## Task brief
Rewrite the data from its first line through the line that contains "locality: Nippon.", inclusive, changing "collection date" to "date collected" and leaving everything else as it is.

## Provided material

══════

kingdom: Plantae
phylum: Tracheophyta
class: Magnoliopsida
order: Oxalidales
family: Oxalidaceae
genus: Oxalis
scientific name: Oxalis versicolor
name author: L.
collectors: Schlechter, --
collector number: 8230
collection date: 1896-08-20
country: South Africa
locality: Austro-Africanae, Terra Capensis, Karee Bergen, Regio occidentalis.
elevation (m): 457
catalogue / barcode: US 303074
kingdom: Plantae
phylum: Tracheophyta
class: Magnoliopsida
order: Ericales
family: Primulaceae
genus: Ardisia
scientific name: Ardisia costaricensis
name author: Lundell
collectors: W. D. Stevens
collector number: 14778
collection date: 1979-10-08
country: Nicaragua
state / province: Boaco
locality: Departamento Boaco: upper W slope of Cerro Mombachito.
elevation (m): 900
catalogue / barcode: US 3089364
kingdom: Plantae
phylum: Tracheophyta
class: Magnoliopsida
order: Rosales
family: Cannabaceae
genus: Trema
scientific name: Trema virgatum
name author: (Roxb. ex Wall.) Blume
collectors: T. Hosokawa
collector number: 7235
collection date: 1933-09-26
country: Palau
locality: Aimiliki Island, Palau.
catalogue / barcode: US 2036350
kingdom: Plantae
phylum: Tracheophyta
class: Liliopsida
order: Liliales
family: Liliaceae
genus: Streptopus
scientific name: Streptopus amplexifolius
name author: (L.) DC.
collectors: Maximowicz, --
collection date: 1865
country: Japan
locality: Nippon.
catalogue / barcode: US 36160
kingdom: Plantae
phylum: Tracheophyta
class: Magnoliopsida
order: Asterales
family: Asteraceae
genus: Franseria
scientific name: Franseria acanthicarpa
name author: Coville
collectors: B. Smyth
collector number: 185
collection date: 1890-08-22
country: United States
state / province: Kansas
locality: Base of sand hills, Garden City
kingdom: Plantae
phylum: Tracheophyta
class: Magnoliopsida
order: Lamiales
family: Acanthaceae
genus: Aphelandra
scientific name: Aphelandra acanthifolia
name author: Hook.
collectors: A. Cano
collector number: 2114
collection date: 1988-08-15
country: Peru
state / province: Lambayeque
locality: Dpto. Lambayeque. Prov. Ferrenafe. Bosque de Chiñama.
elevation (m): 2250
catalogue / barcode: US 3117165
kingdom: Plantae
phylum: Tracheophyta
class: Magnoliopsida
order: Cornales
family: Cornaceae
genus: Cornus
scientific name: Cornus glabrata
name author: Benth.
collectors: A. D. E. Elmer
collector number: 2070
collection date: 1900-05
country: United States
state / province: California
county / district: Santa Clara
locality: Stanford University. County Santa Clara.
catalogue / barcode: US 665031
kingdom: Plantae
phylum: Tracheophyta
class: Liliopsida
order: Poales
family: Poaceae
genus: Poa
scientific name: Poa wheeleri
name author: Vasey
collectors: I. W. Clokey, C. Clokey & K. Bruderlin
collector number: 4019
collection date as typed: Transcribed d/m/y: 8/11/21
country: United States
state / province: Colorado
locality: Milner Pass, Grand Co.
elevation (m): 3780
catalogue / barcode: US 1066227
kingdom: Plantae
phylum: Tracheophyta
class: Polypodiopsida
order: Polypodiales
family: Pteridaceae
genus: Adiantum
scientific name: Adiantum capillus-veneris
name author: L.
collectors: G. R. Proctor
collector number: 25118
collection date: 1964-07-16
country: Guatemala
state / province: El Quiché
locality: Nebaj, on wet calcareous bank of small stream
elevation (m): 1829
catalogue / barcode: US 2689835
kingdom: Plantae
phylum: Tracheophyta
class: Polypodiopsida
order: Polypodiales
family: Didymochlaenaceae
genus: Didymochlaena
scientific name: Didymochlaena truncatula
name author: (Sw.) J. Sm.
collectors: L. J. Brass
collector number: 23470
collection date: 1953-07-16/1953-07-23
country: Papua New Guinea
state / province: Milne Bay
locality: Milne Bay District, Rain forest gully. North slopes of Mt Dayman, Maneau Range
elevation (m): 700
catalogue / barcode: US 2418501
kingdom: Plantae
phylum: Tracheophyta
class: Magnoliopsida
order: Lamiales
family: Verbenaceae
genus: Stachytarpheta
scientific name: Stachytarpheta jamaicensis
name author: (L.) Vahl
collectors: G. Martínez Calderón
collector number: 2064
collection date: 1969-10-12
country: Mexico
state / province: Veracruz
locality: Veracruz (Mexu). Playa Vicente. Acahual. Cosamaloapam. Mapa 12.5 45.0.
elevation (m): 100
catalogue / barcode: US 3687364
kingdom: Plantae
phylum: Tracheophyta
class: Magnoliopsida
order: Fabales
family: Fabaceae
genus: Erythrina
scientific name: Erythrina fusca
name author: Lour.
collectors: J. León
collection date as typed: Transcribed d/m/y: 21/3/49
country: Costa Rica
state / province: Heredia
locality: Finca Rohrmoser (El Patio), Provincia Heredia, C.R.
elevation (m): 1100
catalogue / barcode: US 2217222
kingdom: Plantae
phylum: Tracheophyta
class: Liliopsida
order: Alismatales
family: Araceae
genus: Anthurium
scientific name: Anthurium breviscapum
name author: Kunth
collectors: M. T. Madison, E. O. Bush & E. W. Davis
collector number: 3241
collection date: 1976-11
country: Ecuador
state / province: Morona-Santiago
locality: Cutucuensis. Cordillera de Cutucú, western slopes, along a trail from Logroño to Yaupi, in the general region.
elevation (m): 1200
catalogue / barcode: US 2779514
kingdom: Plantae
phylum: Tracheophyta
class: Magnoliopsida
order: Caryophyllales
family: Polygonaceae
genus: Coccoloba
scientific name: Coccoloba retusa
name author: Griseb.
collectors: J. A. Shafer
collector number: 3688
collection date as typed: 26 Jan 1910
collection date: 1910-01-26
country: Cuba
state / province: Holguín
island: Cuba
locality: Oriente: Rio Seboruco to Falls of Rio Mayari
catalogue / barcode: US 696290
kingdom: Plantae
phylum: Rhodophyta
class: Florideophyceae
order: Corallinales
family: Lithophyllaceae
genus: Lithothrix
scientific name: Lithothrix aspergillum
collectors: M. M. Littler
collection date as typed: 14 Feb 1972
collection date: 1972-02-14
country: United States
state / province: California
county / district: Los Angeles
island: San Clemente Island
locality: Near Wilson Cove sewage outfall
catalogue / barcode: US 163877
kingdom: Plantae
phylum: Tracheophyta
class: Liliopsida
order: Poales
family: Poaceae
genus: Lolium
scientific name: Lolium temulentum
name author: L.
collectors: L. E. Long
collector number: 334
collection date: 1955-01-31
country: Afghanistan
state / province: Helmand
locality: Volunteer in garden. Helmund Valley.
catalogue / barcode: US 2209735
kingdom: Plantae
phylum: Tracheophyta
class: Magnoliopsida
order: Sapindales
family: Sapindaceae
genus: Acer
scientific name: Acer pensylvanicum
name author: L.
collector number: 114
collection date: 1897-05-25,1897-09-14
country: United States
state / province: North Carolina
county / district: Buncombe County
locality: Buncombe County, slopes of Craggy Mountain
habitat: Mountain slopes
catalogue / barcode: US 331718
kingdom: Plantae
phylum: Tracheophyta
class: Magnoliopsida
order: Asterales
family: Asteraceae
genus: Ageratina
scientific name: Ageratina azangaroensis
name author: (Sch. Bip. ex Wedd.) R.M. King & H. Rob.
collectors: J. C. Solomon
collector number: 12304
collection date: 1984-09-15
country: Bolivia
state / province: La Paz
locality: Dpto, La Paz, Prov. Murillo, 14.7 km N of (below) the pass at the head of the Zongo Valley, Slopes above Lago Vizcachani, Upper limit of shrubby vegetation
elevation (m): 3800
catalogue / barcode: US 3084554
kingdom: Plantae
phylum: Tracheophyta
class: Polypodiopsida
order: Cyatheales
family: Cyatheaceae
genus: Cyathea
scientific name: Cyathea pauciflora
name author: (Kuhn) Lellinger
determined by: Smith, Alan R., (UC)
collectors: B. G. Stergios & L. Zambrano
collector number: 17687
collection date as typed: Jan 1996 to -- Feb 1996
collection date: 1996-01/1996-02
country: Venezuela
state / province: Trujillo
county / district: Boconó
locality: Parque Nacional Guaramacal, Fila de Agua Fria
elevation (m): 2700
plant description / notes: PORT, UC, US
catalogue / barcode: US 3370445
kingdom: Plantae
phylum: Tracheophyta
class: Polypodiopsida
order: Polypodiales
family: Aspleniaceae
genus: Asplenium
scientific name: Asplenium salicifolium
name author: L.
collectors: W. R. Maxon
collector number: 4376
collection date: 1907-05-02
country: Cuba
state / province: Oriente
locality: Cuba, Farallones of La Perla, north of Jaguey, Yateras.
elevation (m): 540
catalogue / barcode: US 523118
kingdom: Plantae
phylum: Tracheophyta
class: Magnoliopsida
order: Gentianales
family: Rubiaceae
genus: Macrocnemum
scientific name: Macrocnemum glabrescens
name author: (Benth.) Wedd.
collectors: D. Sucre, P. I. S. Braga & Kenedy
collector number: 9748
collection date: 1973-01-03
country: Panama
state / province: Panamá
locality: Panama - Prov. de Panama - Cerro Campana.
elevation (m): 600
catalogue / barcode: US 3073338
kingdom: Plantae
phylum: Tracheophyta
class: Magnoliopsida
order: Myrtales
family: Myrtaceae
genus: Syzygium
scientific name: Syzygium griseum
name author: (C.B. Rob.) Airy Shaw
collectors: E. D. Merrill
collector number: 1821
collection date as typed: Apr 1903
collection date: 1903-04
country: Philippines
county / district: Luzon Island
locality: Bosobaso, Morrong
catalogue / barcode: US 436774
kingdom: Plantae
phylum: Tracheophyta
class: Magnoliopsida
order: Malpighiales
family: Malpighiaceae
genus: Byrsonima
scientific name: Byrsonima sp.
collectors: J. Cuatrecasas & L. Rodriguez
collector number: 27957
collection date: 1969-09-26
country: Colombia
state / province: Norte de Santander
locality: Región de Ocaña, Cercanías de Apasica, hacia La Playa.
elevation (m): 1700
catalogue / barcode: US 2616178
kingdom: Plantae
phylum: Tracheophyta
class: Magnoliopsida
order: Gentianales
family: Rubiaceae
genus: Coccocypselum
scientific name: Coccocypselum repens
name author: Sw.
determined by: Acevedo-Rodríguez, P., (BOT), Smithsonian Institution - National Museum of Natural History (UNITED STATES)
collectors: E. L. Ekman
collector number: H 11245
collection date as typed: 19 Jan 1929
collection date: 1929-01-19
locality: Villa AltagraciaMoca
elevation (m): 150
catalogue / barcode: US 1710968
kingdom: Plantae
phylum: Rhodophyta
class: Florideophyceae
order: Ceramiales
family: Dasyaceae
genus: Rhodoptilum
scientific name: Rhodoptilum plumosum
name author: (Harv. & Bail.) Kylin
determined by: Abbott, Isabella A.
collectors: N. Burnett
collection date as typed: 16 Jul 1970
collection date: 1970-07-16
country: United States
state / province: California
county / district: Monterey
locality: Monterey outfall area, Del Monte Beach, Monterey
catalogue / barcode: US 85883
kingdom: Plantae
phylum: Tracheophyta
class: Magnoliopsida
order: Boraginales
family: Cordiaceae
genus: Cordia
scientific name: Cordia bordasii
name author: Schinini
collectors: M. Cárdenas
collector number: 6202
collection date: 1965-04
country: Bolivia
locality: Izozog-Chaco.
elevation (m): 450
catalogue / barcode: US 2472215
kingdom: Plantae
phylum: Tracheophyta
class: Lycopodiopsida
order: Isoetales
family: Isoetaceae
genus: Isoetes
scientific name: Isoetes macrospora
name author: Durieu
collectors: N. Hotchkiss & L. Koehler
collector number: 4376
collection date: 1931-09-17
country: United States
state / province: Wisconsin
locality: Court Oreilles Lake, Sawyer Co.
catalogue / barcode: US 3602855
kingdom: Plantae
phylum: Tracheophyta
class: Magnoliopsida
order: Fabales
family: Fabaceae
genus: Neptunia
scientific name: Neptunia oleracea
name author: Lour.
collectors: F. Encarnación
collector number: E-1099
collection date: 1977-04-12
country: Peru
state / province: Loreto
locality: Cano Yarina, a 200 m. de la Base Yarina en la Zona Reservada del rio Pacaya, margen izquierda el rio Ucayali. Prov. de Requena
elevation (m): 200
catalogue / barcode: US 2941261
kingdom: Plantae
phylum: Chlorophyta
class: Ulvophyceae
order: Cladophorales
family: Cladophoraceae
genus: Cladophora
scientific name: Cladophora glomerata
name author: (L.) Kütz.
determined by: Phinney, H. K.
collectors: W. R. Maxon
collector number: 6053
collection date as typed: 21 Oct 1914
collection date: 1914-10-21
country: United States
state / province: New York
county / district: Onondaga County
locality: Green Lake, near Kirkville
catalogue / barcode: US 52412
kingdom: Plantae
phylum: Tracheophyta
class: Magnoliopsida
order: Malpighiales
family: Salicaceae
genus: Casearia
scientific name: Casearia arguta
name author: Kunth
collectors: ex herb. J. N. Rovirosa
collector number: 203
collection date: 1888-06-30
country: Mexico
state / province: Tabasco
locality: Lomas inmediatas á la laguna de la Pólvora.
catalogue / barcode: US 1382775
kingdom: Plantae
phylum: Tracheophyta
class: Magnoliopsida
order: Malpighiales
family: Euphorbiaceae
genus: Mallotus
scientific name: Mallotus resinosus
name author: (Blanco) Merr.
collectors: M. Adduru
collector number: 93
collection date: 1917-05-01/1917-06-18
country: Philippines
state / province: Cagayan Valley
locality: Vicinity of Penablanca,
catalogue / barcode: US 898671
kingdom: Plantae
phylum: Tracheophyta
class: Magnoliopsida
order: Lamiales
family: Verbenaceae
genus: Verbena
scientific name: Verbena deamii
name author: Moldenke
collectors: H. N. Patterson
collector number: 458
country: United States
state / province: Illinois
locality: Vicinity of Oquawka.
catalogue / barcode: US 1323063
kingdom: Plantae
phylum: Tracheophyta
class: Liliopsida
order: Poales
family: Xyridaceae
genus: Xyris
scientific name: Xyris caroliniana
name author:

══════

## Correct answer
kingdom: Plantae
phylum: Tracheophyta
class: Magnoliopsida
order: Oxalidales
family: Oxalidaceae
genus: Oxalis
scientific name: Oxalis versicolor
name author: L.
collectors: Schlechter, --
collector number: 8230
date collected: 1896-08-20
country: South Africa
locality: Austro-Africanae, Terra Capensis, Karee Bergen, Regio occidentalis.
elevation (m): 457
catalogue / barcode: US 303074
kingdom: Plantae
phylum: Tracheophyta
class: Magnoliopsida
order: Ericales
family: Primulaceae
genus: Ardisia
scientific name: Ardisia costaricensis
name author: Lundell
collectors: W. D. Stevens
collector number: 14778
date collected: 1979-10-08
country: Nicaragua
state / province: Boaco
locality: Departamento Boaco: upper W slope of Cerro Mombachito.
elevation (m): 900
catalogue / barcode: US 3089364
kingdom: Plantae
phylum: Tracheophyta
class: Magnoliopsida
order: Rosales
family: Cannabaceae
genus: Trema
scientific name: Trema virgatum
name author: (Roxb. ex Wall.) Blume
collectors: T. Hosokawa
collector number: 7235
date collected: 1933-09-26
country: Palau
locality: Aimiliki Island, Palau.
catalogue / barcode: US 2036350
kingdom: Plantae
phylum: Tracheophyta
class: Liliopsida
order: Liliales
family: Liliaceae
genus: Streptopus
scientific name: Streptopus amplexifolius
name author: (L.) DC.
collectors: Maximowicz, --
date collected: 1865
country: Japan
locality: Nippon.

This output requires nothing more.